Task statement - Only the lines below from the one containing "All rights reserved." to the one containing "- Make use of" should be repeated, both included and unchanged.

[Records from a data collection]
________
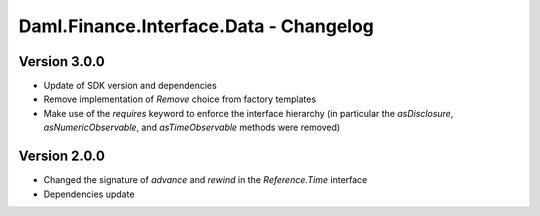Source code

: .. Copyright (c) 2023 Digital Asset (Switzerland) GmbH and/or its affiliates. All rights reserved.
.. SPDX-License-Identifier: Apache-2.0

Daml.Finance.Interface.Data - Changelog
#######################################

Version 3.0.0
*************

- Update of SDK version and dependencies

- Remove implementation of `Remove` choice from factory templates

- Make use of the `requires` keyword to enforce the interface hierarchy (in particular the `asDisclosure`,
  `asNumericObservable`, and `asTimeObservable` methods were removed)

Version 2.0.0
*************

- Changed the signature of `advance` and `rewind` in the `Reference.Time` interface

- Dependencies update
________
Task answer -
: .. Copyright (c) 2023 Digital Asset (Switzerland) GmbH and/or its affiliates. All rights reserved.
.. SPDX-License-Identifier: Apache-2.0

Daml.Finance.Interface.Data - Changelog
#######################################

Version 3.0.0
*************

- Update of SDK version and dependencies

- Remove implementation of `Remove` choice from factory templates

- Make use of the `requires` keyword to enforce the interface hierarchy (in particular the `asDisclosure`,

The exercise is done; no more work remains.